TASK DESCRIPTION: Copy the lines below that contain "dark".

RAW DATA:

[Start of Attachment]

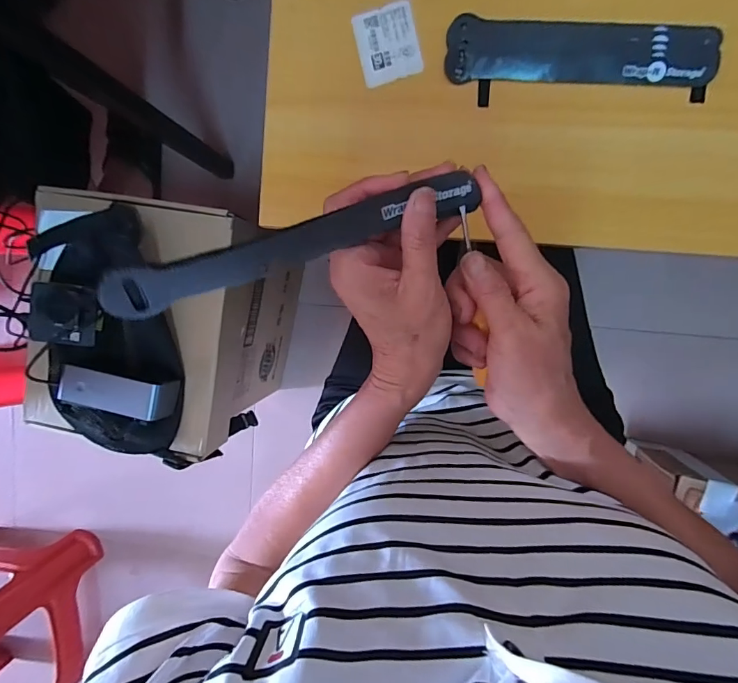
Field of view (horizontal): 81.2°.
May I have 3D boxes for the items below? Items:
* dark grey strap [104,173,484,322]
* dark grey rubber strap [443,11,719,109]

[End of Attachment]

SOLUTION:
* dark grey strap [104,173,484,322]
* dark grey rubber strap [443,11,719,109]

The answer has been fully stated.